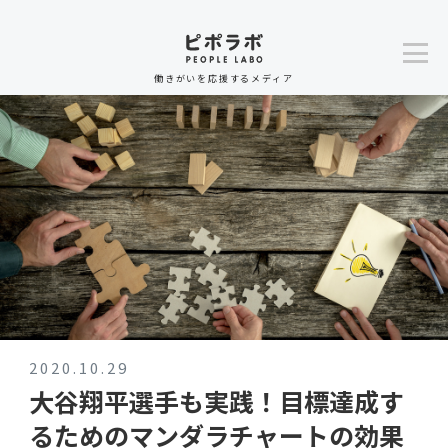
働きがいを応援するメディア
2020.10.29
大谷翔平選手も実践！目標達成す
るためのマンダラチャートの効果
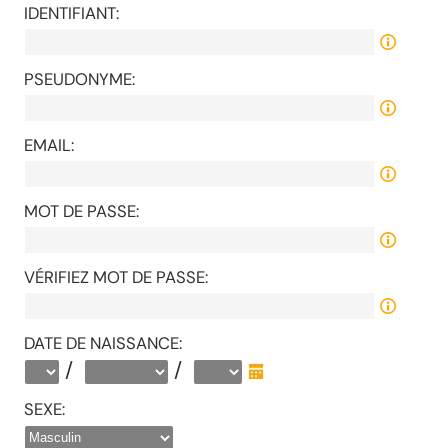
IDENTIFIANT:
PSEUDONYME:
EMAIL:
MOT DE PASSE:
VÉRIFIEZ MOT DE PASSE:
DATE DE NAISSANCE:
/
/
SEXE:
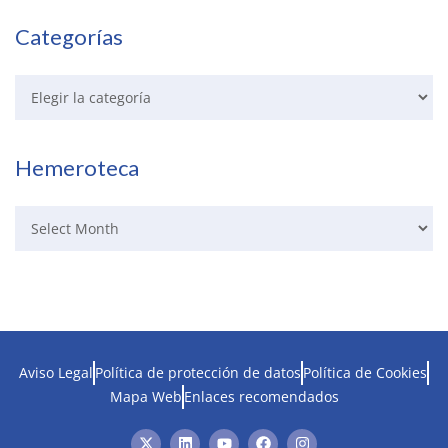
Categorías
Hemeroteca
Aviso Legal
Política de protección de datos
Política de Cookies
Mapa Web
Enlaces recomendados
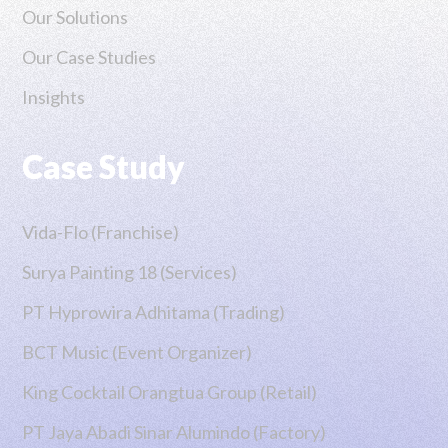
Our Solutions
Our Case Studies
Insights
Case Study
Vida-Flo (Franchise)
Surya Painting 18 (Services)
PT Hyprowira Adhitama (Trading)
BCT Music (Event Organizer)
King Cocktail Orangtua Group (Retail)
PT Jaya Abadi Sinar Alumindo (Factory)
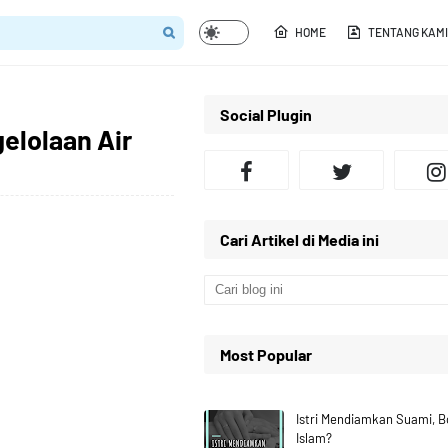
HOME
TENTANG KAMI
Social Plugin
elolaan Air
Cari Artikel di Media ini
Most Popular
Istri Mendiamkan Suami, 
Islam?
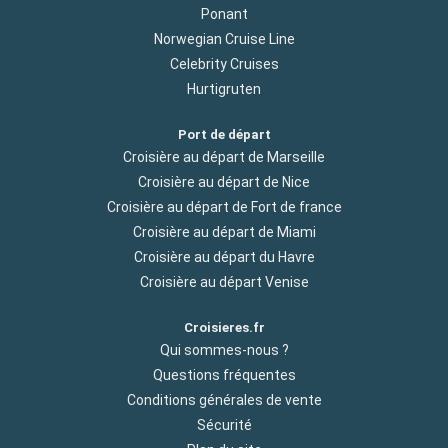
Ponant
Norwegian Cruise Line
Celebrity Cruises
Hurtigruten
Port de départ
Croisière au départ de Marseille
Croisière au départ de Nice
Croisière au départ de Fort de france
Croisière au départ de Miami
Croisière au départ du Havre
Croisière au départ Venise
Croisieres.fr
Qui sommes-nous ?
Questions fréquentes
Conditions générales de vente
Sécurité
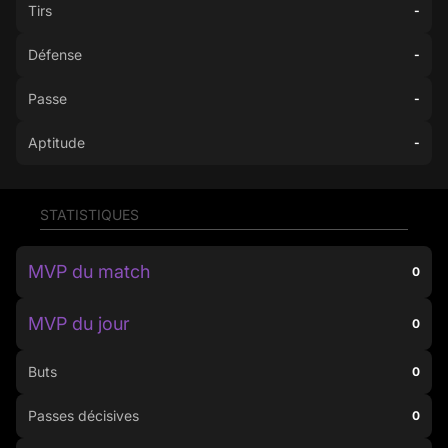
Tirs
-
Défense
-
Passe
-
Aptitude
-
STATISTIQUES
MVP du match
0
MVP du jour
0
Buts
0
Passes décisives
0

EXERCISE OBJECTIVE — Give back, unaltered, each line of the listing from the first to the line that contains "Croisière au départ du Havre", leaving every picture out.

TASK SOLUTION —
働きがいを応援するメディア
2020.10.29
大谷翔平選手も実践！目標達成す
るためのマンダラチャートの効果
IDENTIFIANT:
PSEUDONYME:
EMAIL:
MOT DE PASSE:
VÉRIFIEZ MOT DE PASSE:
DATE DE NAISSANCE:
/
/
SEXE:
Categorías
Hemeroteca
Aviso Legal
Política de protección de datos
Política de Cookies
Mapa Web
Enlaces recomendados
Our Solutions
Our Case Studies
Insights
Case Study
Vida-Flo (Franchise)
Surya Painting 18 (Services)
PT Hyprowira Adhitama (Trading)
BCT Music (Event Organizer)
King Cocktail Orangtua Group (Retail)
PT Jaya Abadi Sinar Alumindo (Factory)
HOME
TENTANG KAMI
Social Plugin
elolaan Air
Cari Artikel di Media ini
Most Popular
Istri Mendiamkan Suami, 
Islam?
Ponant
Norwegian Cruise Line
Celebrity Cruises
Hurtigruten
Port de départ
Croisière au départ de Marseille
Croisière au départ de Nice
Croisière au départ de Fort de france
Croisière au départ de Miami
Croisière au départ du Havre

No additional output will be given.